INSTRUCTIONS TO FOLLOW:
Every line of the material that mentions the word "lines" should be copied out.

---------- AVAILABLE DATA ----------

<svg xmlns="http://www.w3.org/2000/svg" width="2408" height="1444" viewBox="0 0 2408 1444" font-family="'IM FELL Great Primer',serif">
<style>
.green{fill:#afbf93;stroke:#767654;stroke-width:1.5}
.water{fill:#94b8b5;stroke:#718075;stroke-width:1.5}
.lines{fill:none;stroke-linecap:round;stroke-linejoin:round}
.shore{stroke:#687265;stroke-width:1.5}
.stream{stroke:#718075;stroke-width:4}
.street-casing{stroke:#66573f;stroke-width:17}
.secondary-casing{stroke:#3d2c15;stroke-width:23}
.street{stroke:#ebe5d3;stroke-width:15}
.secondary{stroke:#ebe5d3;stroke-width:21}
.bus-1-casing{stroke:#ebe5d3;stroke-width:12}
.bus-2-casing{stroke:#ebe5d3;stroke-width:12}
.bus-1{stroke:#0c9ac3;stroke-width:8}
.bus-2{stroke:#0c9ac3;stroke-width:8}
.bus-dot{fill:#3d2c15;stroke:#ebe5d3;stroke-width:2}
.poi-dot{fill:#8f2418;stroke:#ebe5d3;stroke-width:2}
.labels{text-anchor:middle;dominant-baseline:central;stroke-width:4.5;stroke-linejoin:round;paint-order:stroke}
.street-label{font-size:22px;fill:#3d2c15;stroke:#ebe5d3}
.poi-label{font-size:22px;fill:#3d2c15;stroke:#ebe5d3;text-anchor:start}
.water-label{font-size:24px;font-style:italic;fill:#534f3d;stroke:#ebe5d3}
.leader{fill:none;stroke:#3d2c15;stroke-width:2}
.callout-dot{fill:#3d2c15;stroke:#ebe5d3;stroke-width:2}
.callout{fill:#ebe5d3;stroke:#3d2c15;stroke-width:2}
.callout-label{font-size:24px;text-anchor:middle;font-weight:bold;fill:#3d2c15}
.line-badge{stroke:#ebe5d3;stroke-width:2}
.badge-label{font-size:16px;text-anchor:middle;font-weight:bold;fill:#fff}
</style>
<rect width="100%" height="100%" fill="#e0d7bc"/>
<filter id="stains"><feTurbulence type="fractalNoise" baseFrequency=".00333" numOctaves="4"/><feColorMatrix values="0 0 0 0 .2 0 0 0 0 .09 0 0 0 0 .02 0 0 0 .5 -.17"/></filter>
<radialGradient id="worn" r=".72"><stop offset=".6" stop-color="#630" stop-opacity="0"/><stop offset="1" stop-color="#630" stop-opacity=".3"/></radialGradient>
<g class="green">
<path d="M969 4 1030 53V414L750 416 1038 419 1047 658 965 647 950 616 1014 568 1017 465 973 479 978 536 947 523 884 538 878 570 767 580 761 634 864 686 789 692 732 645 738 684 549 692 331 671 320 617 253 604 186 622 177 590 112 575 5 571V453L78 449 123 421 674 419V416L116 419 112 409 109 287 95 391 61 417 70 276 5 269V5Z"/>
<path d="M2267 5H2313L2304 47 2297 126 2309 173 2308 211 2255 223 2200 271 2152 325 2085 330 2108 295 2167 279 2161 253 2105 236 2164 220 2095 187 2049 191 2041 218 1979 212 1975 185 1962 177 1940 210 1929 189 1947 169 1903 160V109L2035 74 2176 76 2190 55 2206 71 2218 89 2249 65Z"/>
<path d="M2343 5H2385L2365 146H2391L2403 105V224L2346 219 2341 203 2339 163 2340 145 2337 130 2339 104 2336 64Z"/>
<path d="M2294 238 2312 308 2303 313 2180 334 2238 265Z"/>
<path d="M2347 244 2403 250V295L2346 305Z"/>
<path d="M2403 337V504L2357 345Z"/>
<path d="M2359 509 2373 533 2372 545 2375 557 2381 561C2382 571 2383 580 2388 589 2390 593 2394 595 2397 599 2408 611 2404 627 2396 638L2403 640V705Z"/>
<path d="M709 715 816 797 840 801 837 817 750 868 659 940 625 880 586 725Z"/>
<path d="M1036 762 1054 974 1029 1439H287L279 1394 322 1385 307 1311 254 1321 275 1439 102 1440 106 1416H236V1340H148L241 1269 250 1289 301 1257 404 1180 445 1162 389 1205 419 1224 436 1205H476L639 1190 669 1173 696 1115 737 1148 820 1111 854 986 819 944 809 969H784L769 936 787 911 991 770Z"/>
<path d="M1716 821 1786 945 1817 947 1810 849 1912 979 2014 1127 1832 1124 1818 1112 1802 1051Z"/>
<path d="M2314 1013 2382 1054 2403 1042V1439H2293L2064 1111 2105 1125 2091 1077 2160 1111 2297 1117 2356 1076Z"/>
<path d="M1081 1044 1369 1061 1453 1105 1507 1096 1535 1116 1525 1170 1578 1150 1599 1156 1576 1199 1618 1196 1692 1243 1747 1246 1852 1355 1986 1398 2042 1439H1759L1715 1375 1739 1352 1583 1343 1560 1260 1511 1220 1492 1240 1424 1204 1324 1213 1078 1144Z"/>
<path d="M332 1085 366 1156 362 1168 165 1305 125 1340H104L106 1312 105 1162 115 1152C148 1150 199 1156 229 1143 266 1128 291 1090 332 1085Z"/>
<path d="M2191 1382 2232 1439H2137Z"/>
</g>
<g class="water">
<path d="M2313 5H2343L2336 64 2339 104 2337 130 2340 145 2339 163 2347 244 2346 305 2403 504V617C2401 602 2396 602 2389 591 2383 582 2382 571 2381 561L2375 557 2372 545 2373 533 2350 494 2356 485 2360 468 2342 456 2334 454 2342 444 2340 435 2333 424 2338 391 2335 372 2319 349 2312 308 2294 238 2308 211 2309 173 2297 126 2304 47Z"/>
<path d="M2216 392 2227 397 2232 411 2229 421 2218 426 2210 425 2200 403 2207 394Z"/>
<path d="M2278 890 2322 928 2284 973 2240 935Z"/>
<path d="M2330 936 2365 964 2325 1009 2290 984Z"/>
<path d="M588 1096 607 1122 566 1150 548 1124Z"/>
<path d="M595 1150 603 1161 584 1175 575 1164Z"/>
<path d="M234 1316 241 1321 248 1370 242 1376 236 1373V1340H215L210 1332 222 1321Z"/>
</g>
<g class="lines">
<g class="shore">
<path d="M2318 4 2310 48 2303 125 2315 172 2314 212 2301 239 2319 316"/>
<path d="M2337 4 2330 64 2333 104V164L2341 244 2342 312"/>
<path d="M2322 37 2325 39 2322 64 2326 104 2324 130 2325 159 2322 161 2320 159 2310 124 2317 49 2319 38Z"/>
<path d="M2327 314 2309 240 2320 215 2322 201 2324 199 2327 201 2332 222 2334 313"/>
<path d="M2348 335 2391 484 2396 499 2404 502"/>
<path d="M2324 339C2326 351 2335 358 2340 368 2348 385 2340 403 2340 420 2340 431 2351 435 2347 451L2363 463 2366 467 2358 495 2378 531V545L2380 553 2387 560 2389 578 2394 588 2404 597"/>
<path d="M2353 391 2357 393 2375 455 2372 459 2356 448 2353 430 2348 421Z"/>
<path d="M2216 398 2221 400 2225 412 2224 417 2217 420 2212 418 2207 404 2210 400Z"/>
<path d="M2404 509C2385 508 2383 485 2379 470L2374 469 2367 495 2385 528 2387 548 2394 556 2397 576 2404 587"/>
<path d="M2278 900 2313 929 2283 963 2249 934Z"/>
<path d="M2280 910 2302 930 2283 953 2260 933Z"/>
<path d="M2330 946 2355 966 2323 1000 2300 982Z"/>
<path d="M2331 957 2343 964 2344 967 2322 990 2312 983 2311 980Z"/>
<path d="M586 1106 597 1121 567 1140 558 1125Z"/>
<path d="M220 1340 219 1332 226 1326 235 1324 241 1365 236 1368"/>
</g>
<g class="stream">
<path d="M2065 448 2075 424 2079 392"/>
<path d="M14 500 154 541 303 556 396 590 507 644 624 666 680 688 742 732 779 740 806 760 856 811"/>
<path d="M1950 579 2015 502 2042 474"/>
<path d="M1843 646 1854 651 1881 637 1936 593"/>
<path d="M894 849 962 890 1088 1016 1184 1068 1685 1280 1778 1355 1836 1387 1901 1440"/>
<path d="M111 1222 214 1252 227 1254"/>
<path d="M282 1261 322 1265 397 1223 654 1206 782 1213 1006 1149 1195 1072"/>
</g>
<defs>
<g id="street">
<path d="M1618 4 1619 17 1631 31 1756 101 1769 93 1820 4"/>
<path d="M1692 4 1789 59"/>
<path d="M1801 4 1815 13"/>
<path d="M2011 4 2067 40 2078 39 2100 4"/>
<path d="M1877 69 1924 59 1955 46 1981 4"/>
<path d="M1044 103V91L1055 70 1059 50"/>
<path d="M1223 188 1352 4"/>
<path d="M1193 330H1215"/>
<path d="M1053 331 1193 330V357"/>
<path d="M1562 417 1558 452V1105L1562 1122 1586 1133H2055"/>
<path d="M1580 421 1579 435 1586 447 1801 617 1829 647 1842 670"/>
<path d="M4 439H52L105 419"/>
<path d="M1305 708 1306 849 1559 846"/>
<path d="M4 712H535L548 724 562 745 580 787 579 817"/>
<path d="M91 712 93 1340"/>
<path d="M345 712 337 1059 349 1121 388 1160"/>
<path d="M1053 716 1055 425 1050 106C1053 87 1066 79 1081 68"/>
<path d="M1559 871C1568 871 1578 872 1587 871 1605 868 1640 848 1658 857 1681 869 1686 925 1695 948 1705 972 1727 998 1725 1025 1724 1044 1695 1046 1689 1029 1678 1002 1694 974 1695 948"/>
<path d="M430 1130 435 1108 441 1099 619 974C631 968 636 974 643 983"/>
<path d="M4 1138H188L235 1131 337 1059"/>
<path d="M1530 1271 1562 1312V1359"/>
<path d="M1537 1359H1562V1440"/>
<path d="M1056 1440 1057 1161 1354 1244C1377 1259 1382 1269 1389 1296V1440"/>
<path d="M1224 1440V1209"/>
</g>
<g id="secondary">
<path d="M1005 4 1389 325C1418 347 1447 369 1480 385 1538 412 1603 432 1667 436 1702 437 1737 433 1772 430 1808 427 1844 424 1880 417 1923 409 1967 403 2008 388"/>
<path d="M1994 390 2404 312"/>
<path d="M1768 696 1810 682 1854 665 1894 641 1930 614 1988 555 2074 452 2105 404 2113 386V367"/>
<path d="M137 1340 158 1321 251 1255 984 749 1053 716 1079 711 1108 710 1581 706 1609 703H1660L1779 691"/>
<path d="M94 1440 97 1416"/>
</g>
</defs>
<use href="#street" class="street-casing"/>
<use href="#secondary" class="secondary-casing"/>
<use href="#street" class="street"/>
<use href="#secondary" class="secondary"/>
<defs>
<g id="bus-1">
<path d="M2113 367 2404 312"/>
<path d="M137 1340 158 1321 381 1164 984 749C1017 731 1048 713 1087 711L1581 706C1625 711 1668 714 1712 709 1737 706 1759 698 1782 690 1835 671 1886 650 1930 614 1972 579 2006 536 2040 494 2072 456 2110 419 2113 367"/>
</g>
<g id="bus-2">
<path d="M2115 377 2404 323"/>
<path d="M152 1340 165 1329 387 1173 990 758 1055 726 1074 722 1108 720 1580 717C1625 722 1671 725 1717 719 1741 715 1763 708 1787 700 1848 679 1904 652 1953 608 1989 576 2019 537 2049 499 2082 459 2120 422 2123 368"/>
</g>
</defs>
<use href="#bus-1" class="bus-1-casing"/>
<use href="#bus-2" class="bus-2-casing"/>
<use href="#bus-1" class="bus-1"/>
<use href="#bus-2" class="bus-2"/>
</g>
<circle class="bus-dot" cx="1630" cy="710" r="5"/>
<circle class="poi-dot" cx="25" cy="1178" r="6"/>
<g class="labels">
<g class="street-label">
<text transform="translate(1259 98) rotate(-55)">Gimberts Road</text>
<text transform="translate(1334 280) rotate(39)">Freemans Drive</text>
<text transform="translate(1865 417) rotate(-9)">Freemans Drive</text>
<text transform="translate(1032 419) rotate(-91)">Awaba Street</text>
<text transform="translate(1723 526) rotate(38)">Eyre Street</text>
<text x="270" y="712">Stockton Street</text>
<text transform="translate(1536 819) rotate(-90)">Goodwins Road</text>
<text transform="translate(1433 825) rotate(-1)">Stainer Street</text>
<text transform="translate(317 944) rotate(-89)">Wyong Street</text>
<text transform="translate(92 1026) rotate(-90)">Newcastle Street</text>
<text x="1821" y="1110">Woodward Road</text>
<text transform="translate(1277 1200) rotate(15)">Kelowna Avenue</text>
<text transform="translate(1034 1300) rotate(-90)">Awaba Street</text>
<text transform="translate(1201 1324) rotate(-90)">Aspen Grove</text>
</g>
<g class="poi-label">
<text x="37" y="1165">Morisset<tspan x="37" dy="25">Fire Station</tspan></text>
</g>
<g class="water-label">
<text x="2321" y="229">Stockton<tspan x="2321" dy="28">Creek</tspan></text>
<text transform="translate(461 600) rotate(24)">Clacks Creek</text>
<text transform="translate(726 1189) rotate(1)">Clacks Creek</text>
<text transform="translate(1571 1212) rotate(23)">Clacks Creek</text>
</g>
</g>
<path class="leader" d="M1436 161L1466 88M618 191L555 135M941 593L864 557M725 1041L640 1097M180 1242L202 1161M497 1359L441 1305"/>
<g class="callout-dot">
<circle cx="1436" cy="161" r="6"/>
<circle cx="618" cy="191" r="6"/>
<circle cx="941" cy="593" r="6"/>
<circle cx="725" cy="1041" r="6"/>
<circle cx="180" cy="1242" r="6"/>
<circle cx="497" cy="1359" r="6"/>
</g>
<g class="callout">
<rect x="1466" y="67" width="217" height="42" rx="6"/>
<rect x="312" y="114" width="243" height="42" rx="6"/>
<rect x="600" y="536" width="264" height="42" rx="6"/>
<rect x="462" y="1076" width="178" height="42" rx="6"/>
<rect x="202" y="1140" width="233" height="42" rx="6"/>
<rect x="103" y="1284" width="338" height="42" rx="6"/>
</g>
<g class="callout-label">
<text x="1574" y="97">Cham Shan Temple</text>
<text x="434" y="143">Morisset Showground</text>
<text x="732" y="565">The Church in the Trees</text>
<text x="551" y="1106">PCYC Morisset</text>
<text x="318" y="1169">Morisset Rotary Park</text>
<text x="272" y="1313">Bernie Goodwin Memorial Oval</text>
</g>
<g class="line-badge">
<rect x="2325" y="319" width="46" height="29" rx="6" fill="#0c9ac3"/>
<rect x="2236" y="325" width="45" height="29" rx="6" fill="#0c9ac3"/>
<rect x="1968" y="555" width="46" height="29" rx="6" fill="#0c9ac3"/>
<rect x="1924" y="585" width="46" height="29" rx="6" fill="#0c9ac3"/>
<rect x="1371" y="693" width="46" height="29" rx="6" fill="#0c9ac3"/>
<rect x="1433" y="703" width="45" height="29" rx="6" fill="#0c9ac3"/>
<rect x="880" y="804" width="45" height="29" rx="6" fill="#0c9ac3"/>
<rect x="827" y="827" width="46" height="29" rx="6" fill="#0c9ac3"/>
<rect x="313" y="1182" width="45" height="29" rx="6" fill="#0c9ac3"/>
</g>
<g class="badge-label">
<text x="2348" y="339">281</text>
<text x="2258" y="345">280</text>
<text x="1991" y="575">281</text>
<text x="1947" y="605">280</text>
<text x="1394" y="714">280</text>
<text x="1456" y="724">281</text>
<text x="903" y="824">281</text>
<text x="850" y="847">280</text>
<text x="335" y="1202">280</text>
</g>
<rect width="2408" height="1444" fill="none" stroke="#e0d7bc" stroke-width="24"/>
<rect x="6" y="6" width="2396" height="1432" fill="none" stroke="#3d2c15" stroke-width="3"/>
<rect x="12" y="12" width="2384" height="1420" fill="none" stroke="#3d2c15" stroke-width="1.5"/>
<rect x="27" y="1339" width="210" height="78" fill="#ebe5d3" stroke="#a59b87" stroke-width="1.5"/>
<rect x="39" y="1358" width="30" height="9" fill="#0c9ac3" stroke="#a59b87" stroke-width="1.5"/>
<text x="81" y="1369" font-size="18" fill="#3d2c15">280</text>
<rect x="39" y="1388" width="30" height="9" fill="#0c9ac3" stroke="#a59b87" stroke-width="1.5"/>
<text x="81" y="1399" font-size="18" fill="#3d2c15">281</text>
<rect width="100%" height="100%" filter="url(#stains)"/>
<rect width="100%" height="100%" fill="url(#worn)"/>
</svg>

----------

RESPONSE AREA:
.lines{fill:none;stroke-linecap:round;stroke-linejoin:round}
<g class="lines">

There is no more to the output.